» **What to produce**:
Begin at the first of the lines and stop after the line that has "collection date as typed: 01 Jan 1962". Copy them out with "collector number" swapped for "collector no.", leaving everything else unchanged.

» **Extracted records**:
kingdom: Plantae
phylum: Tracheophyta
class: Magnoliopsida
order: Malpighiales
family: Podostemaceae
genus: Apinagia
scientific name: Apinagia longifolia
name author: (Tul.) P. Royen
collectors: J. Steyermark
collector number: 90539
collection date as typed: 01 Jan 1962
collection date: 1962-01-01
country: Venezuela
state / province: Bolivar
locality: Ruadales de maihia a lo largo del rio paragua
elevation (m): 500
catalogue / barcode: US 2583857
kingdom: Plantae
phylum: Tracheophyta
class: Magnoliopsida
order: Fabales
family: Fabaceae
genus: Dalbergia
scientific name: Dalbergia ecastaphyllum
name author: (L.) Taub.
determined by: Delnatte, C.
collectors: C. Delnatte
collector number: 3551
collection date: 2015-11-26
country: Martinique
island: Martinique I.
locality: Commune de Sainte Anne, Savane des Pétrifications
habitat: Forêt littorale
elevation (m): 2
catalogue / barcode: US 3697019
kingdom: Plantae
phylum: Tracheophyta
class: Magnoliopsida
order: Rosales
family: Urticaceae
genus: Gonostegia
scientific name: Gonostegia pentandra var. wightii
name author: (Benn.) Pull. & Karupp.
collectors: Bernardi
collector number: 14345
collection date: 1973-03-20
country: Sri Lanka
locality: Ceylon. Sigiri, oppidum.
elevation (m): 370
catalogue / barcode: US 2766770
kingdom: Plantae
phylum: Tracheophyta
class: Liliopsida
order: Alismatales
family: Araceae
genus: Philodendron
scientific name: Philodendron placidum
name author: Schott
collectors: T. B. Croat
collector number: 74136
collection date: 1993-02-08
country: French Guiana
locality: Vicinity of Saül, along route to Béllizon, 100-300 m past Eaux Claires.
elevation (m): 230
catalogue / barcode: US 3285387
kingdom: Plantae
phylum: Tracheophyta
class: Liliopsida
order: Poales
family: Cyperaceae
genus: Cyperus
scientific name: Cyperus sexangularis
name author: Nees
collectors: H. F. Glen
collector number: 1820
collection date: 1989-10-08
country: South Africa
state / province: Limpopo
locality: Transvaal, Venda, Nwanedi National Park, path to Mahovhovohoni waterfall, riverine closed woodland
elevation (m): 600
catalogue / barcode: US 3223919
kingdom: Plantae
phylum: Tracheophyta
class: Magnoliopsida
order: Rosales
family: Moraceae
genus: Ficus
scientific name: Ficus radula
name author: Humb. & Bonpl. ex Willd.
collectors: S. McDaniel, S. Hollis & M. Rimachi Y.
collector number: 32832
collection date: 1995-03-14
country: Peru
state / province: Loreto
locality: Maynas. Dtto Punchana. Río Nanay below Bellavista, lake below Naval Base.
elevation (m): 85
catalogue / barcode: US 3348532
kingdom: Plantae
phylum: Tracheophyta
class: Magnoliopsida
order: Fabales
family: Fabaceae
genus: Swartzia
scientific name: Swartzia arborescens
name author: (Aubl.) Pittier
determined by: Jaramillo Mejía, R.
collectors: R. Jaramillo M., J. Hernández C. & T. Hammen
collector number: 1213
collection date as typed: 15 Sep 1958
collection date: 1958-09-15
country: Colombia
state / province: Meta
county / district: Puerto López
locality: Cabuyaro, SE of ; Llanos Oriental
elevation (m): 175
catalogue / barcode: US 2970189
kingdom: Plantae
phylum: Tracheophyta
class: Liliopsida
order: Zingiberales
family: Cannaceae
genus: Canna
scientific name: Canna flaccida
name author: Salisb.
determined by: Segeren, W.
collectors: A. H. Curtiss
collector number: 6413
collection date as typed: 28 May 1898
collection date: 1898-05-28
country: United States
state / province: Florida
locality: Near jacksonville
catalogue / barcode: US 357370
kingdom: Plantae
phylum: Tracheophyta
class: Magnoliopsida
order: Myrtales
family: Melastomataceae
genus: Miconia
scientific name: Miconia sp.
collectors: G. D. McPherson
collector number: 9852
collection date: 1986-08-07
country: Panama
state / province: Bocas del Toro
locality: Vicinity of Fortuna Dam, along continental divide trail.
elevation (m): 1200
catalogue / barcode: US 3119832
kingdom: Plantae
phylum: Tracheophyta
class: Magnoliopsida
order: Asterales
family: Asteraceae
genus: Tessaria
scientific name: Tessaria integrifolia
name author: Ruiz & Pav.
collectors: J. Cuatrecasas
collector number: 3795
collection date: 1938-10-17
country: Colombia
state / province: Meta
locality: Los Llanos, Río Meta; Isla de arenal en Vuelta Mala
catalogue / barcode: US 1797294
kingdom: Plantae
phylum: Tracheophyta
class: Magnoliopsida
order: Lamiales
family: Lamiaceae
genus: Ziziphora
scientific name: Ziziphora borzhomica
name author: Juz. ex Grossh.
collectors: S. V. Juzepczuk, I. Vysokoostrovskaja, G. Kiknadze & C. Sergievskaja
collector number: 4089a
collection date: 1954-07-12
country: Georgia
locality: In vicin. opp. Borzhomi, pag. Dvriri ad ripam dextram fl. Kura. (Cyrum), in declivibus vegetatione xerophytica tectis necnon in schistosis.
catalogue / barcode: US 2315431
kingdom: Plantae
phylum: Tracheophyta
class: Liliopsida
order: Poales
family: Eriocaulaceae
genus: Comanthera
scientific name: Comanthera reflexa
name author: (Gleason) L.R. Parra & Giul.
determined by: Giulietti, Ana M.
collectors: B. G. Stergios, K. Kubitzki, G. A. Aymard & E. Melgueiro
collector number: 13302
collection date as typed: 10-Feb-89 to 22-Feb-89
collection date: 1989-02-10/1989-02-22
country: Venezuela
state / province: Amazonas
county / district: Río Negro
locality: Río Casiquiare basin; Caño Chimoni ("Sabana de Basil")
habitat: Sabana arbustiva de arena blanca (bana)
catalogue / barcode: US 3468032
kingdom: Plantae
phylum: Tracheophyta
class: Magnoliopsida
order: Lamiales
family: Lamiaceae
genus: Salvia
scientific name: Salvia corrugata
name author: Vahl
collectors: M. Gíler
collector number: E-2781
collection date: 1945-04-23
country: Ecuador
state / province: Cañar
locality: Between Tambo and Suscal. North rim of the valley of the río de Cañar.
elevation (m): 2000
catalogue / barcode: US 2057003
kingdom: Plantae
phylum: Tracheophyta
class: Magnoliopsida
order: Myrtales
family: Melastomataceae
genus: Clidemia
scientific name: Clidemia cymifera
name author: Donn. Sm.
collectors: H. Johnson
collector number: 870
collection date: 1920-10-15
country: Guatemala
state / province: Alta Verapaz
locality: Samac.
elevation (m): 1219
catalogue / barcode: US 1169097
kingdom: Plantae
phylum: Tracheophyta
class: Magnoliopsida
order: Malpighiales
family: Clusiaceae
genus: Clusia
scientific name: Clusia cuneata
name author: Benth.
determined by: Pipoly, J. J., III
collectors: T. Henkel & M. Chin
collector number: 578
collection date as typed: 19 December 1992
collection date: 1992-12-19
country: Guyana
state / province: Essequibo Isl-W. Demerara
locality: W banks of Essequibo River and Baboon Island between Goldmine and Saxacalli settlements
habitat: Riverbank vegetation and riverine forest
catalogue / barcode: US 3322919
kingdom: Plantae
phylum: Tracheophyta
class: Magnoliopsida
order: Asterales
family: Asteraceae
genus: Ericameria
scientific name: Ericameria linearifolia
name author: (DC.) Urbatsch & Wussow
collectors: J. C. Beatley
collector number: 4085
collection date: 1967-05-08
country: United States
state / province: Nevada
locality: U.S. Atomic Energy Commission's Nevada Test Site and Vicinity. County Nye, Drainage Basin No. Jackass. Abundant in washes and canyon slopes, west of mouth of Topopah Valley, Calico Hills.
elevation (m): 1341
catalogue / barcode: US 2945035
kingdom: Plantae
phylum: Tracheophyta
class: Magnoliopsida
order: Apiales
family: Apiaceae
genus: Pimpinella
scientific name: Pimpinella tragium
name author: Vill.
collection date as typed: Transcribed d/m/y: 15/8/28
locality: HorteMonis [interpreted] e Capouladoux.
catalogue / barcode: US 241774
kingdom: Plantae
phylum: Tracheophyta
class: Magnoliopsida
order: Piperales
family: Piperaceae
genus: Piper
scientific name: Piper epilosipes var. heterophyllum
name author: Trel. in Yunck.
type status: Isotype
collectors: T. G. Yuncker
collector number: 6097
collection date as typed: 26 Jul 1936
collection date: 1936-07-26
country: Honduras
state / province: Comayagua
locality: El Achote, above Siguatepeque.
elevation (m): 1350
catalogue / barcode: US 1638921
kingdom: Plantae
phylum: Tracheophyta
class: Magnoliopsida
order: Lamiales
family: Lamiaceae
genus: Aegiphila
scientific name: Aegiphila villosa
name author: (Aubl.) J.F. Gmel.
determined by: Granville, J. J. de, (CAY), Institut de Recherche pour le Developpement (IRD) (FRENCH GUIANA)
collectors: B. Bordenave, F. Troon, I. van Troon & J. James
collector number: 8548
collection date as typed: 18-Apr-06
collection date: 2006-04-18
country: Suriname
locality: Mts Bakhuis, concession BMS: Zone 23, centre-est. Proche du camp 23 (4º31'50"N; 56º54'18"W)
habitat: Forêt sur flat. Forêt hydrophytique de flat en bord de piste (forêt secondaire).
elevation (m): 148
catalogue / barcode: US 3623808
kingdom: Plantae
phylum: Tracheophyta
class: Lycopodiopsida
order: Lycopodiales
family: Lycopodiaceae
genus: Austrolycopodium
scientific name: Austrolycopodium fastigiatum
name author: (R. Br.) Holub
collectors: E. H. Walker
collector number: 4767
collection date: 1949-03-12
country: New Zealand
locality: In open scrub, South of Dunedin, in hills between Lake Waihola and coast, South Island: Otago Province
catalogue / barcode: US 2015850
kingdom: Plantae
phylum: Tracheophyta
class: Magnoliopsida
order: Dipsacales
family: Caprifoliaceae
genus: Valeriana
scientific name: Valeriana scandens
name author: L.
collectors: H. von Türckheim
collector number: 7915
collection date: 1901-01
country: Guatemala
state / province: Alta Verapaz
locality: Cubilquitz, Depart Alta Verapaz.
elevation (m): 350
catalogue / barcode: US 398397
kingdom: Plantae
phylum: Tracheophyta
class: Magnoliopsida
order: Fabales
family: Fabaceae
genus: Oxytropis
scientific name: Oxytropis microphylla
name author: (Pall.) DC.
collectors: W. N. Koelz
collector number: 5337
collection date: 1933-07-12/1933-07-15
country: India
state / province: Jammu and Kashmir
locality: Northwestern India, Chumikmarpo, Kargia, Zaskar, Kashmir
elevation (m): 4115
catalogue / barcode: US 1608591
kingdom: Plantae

» **Response to this exercise**:
kingdom: Plantae
phylum: Tracheophyta
class: Magnoliopsida
order: Malpighiales
family: Podostemaceae
genus: Apinagia
scientific name: Apinagia longifolia
name author: (Tul.) P. Royen
collectors: J. Steyermark
collector no.: 90539
collection date as typed: 01 Jan 1962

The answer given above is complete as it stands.